• [YOUR INSTRUCTIONS] Line count for "most": give how many lines in the data below contain it, with no other words.

• [RECORDED INFORMATION]
== Segment start ==
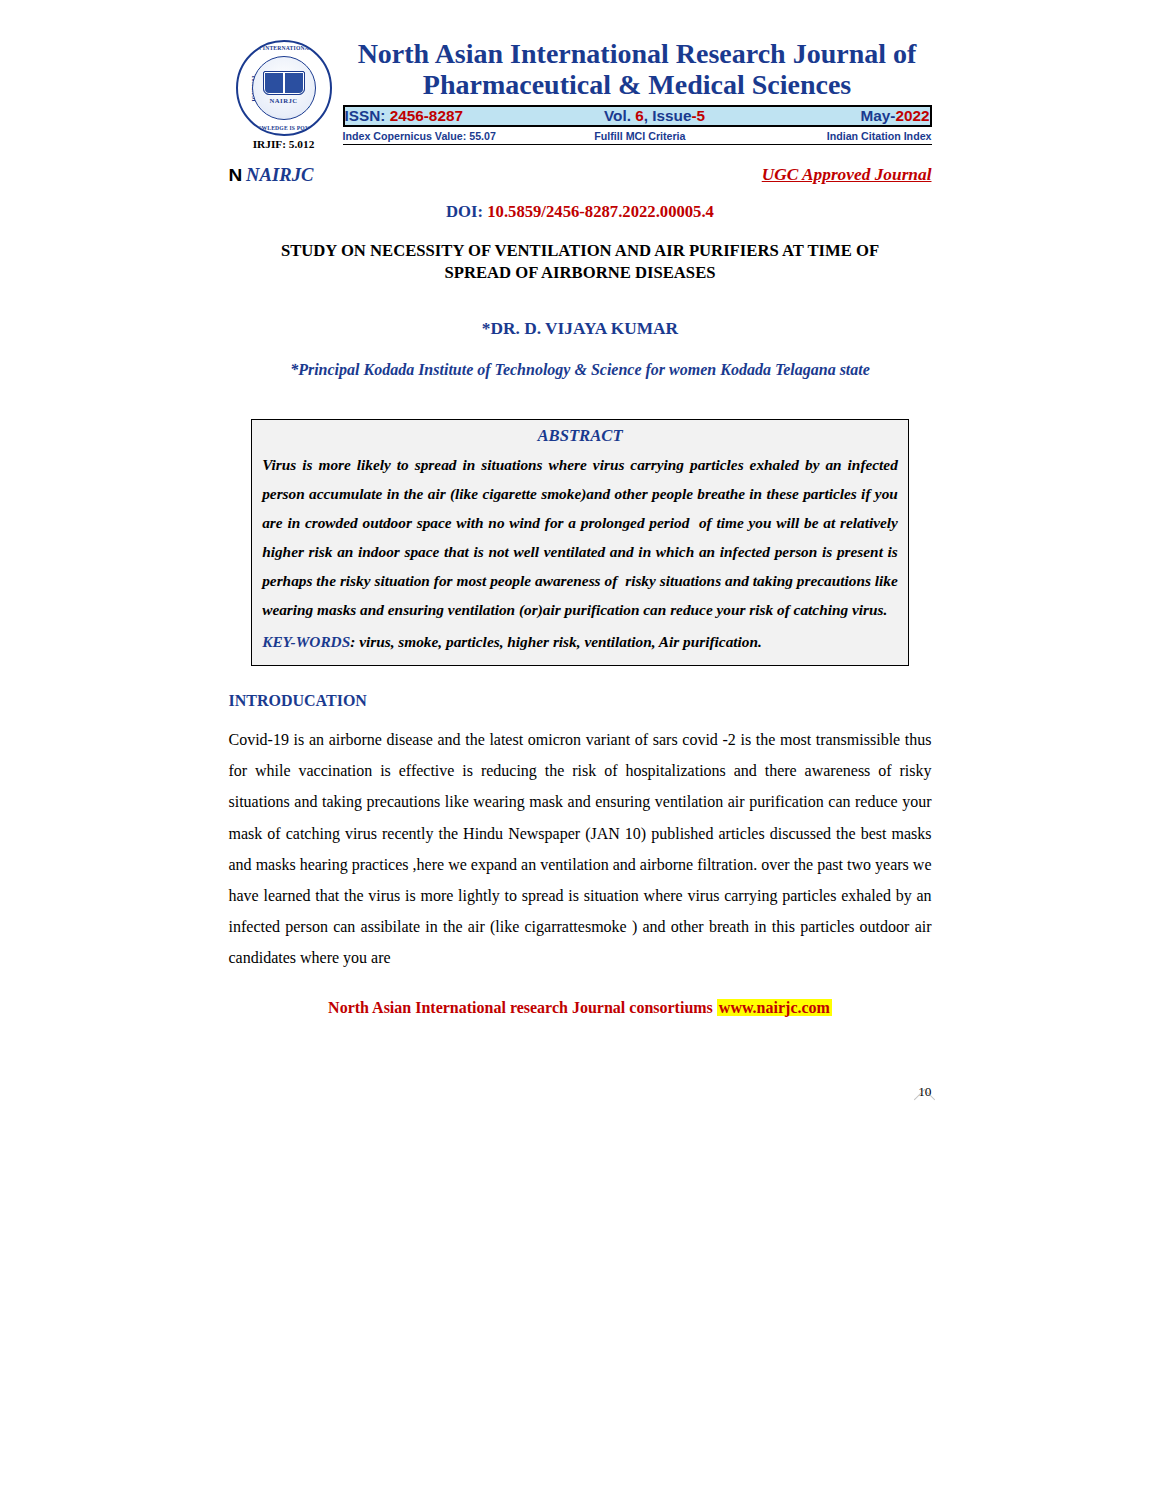NORTH ASIAN INTERNATIONAL RESEARCH KNOWLEDGE IS POWER JOURNAL CONSORTIUM
NAIRJC
IRJIF: 5.012
North Asian International Research Journal of
Pharmaceutical & Medical Sciences
ISSN: 2456-8287
Vol. 6, Issue-5
May-2022
Index Copernicus Value: 55.07
Fulfill MCI Criteria
Indian Citation Index
NNAIRJC
UGC Approved Journal
DOI: 10.5859/2456-8287.2022.00005.4
STUDY ON NECESSITY OF VENTILATION AND AIR PURIFIERS AT TIME OF SPREAD OF AIRBORNE DISEASES
*DR. D. VIJAYA KUMAR
*Principal Kodada Institute of Technology & Science for women Kodada Telagana state
ABSTRACT
Virus is more likely to spread in situations where virus carrying particles exhaled by an infected person accumulate in the air (like cigarette smoke)and other people breathe in these particles if you are in crowded outdoor space with no wind for a prolonged period of time you will be at relatively higher risk an indoor space that is not well ventilated and in which an infected person is present is perhaps the risky situation for most people awareness of risky situations and taking precautions like wearing masks and ensuring ventilation (or)air purification can reduce your risk of catching virus.
KEY-WORDS: virus, smoke, particles, higher risk, ventilation, Air purification.
INTRODUCATION
Covid-19 is an airborne disease and the latest omicron variant of sars covid -2 is the most transmissible thus for while vaccination is effective is reducing the risk of hospitalizations and there awareness of risky situations and taking precautions like wearing mask and ensuring ventilation air purification can reduce your mask of catching virus recently the Hindu Newspaper (JAN 10) published articles discussed the best masks and masks hearing practices ,here we expand an ventilation and airborne filtration. over the past two years we have learned that the virus is more lightly to spread is situation where virus carrying particles exhaled by an infected person can assibilate in the air (like cigarrattesmoke ) and other breath in this particles outdoor air candidates where you are
North Asian International research Journal consortiums www.nairjc.com
10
== Segment end ==
• [EXERCISE SOLUTION] 2